Not so much with larger boats, but seems to be more prevalent with smaller boats.
It should not be even an issue with smaller boats. While RRS 14 requires me to ATTEMPT
to avoid a collision, it does not require me to ANTICIPATE you will break a rule and thus cause me to do so. So that means that UNTIL IT IS OBVIOUS that you are going to break a rule, I do not have to BEGIN to try avoiding contact.
So in this situation in small boats, until the skipper of B sees Green's bow overlap her stern leeward quarter, B does not even have to begin altering course to avoid G.
Since by that drawing, there was no room for G to even make it in between B and Y, an attempt by B to luff up would cause contact as would not luffing up. and in light winds with limited maneuverability, luffing up is going to take time.

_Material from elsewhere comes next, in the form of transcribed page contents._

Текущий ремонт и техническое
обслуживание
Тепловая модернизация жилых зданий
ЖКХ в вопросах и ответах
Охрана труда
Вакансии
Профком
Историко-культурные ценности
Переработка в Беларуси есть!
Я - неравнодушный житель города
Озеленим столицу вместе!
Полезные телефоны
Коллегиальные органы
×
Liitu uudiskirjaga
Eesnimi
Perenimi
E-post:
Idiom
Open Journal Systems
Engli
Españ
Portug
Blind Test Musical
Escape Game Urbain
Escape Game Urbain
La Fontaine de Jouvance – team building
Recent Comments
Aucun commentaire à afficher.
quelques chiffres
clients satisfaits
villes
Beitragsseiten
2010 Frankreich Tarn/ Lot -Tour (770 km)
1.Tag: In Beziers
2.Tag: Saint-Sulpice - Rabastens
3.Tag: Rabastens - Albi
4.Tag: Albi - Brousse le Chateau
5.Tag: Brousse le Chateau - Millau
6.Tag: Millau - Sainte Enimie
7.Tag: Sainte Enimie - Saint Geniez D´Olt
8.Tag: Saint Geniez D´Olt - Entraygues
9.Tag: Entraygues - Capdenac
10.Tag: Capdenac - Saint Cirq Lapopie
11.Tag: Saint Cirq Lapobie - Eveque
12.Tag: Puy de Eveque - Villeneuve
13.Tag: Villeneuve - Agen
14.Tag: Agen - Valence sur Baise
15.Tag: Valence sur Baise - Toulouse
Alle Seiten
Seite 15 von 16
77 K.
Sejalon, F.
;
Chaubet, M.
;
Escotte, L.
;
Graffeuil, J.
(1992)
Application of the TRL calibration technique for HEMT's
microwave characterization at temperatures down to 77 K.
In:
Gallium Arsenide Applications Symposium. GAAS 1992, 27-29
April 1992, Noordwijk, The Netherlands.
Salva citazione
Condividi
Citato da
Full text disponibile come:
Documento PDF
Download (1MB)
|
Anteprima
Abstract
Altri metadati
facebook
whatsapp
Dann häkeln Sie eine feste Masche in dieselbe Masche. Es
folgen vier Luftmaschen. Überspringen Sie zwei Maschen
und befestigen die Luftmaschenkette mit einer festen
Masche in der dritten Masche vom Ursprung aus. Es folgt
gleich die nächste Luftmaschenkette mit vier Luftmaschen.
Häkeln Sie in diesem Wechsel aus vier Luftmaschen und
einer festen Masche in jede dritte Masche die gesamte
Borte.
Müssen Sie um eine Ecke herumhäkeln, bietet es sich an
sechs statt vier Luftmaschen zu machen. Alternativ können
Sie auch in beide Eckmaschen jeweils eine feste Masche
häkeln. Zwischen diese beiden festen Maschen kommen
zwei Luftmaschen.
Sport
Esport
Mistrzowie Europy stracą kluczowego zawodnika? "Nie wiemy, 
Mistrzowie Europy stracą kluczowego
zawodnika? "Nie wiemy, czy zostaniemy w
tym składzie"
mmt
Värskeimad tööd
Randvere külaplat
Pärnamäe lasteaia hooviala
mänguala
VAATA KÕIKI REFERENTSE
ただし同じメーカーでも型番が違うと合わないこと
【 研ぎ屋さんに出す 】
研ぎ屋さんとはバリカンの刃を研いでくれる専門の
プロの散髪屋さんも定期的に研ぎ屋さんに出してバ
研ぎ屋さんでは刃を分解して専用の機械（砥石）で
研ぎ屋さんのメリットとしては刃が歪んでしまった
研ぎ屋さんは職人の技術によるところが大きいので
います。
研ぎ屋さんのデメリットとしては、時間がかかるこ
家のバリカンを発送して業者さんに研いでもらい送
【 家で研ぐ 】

So even in smaller boats RRS 14 will actually rebound on G in that even if the situation was such that B and G entered The Zone Overlapped, when it became clear that B was not going to give G room to pass between Y and B, G's RESPONSIBLITY then was to bear away and take Y's stern.
There is no way that RRS 19 induces the kind of "barging" described.
Note that RRS 19 actually does not apply in this case. Y is an obstruction, but since G and B are both close hauled RRS 20 applys
When approaching an obstruction, a boat sailing close-hauled orabove may hail for room to tack and avoid another boat on the same tack. After a boat hails,
(a) she shall give the hailed boat time to respond;
Notice that G in this case CLEARLY DID NOT give B "time to respond" (remember "time to respond" is dependent on the prevailing wind and sea condistions).
Note that 20.2 would ONLY exonorate G if she the only violations were Section A and RRS 15 and RRS 16
When a boat is taking room to which she is entitled under rule 20.1(, she shall be exonerated if she breaks a rule of Section A or rule 15 or 16.
But since the violation here is RRS 18.. G is SOL.
now if Y were a random boat in the middle of the course luffing up, then YES under RRS 19, G could have asked B for room to pass Y to weather. BUT ONLY IF SHE HAILED FOR ROOM IN TIME.
No the rules don't have any encouragement for "barging"
Basically when asked if RRS 19 would override RRS 18 when the split was first introduced, Dick Rose opined in the presentation he gave that he could see boat like G, hailing for room at the obstruction, but when given that room, immediately taking her penalty turns. The example he gave was of a mark that was say a nasty set of steel pilings. with a current sweep. You don't want to force a boat into the pilings - that's unseamanlike. So you let them hail for Obstruction... BUT since Exonoration DOES NOT include RRS 18, you get penalized.